Existem, segundo informações do próprio Palácio do Planalto, nada menos que 11.510 cartões com diversas autoridades federais. A ocupação dos cargos públicos por petistas e aliados, por outro lado, é uma realidade política que está detalhada na pesquisa "Governo Lula, contornos sociais e políticos da elite no poder", realizada pelo Centro de Pesquisa e Documentação (Cpedoc) da Fundação Getulio Vargas e coordenada pela cientista política Maria Celina D´Araújo.

A pesquisa, que abrangeu só a administração pública direta, tem números claros: 20% dos cargos mais altos do governo são ocupados por petistas, e 45% dos indicados são ligados à vida sindical.

Desde os cargos de Direção e Assessoramento Superior (DAS) 5 e 6 até os de Natureza Especial (NES), são 1.269 posições com os maiores salários do governo federal, de um total de 19.797 cargos. Segundo os pesquisadores, a tendência é que, à medida que se desça na hierarquia governamental, aumente o número de petistas e sindicalizados.

A união entre petistas e tucanos seria natural se predominasse entre os dois grupos políticos uma visão de Estado semelhante, para evitar o fisiologismo de uma base partidária que, tanto nos governos tucanos quanto na era Lula, usa e abusa da repartição de cargos públicos para garantir seu apoio político.

A organização do Estado brasileiro, no entanto, é diametralmente oposta na visão dos dois partidos. E o PT tem na prática a mesma atitude diante da máquina pública que seus aliados, só que alega que a ocupação é feita por ideologia, e não por interesses secundários.

Acusado de defender um "Estado mínimo", que teria, na visão petista, desbaratado o Estado brasileiro, o PSDB na verdade quer é um Estado "regulador", que é diferente do Estado "interventor". Essa definição do governador de São Paulo, José Serra, significa que "abandonando formas excessivas de intervenção estatal na economia, defende, no entanto, que existem setores da economia e da sociedade que, se não forem regulados pelo Estado, não funcionarão em benefício da coletividade e do desenvolvimento".

A reforma do Estado, iniciada no governo Fernando Henrique Cardoso, com o enxugamento da máquina pública e a valorização das chamadas "carreiras de Estado", foi completamente alterada pela gestão Lula, com uma visão expansionista do funcionalismo público que criou quase 200 mil novos cargos.

Em 2002, no término do governo Fernando Henrique Cardoso, a administração federal dispunha de 810.000 trabalhadores.
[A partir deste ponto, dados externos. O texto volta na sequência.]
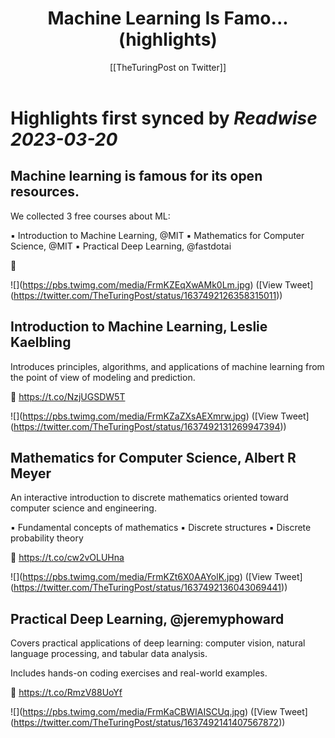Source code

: :PROPERTIES:
:title: Machine Learning Is Famo... (highlights)
:author: [[TheTuringPost on Twitter]]
:full-title: "Machine Learning Is Famo..."
:category: #tweets
:url: https://twitter.com/TheTuringPost/status/1637492126358315011
:END:

* Highlights first synced by [[Readwise]] [[2023-03-20]]
** Machine learning is famous for its open resources.

We collected 3 free courses about ML:

▪️ Introduction to Machine Learning, @MIT
▪️ Mathematics for Computer Science, @MIT
▪️ Practical Deep Learning, @fastdotai

🧵 

![](https://pbs.twimg.com/media/FrmKZEqXwAMk0Lm.jpg) ([View Tweet](https://twitter.com/TheTuringPost/status/1637492126358315011))
** Introduction to Machine Learning, Leslie Kaelbling

Introduces principles, algorithms, and applications of machine learning from the point of view of modeling and prediction.

🔗 https://t.co/NzjUGSDW5T 

![](https://pbs.twimg.com/media/FrmKZaZXsAEXmrw.jpg) ([View Tweet](https://twitter.com/TheTuringPost/status/1637492131269947394))
** Mathematics for Computer Science, Albert R Meyer

An interactive introduction to discrete mathematics oriented toward computer science and engineering.

▪️ Fundamental concepts of mathematics
▪️ Discrete structures
▪️ Discrete probability theory

🔗 https://t.co/cw2vOLUHna 

![](https://pbs.twimg.com/media/FrmKZt6X0AAYolK.jpg) ([View Tweet](https://twitter.com/TheTuringPost/status/1637492136043069441))
** Practical Deep Learning, @jeremyphoward

Covers practical applications of deep learning: computer vision, natural language processing, and tabular data analysis.

Includes hands-on coding exercises and real-world examples.

🔗 https://t.co/RmzV88UoYf 

![](https://pbs.twimg.com/media/FrmKaCBWIAISCUq.jpg) ([View Tweet](https://twitter.com/TheTuringPost/status/1637492141407567872))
Desde que Lula tomou posse até o meio do ano passado foram contratados 190 mil servidores, e hoje já existe mais de 1 milhão de funcionários na folha de pagamento do governo.

A farsa

A afirmação da Ministra Chefe do Gabinete Civil, Dilma Rousseff, de que a tese de que a História só se repete como farsa seria de Engels, e não de Karl Marx, registrada ontem na coluna, provocou muita polêmica.

O sociólogo Sérgio Besserman, ex-presidente do IBGE e atual presidente do Instituto Pereira Passos, como antigo militante do Partidão, atualmente na extrema esquerda do PSDB, diz que a declaração confirma "o que sempre soubemos desse pessoal: a ministra Dilma certamente deve ter qualidades como gestora, mas essa turma do PT, e mais ainda do PDT, não leu ou mal leu e nunca estudou Marx".

Besserman envia a frase de Karl Marx, extraída de "O 18 Brumário de Luís Bonaparte": "Hegel observa em uma de suas obras que todos os fatos e personagens de grande importância na história do mundo ocorrem, por assim dizer, duas vezes. E esqueceu-se de acrescentar: a primeira vez como tragédia, a segunda como farsa".

Já o ex-ministro Marcílio Marques Moreira explica que o primeiro capítulo do "18 Brumário", no qual está a frase, foi escrito por Marx em seções semanais entre 1º de janeiro e o mês de fevereiro de 1852, a pedido de seu amigo Joseph Weydemeyer, que planejava publicar uma revista semanal em Nova York.

O plano não tendo prosperado, Weydemeyer passou a publicar a revista mensal "Die Revolution", cujo primeiro número consistiu no texto que Marx lhe havia enviado sob o título "Der achtzehnte Brumaire des Louis Bonaparte".

Só algumas centenas de exemplares chegaram, segundo o próprio Marx, à Alemanha, o que o levou a publicar uma segunda edição em 1869, em Hamburgo, para a qual escreveu , já em Londres, um prefácio. A terceira edição preparada e prefaciada por Engels foi publicada, também em Hamburgo, em 1885.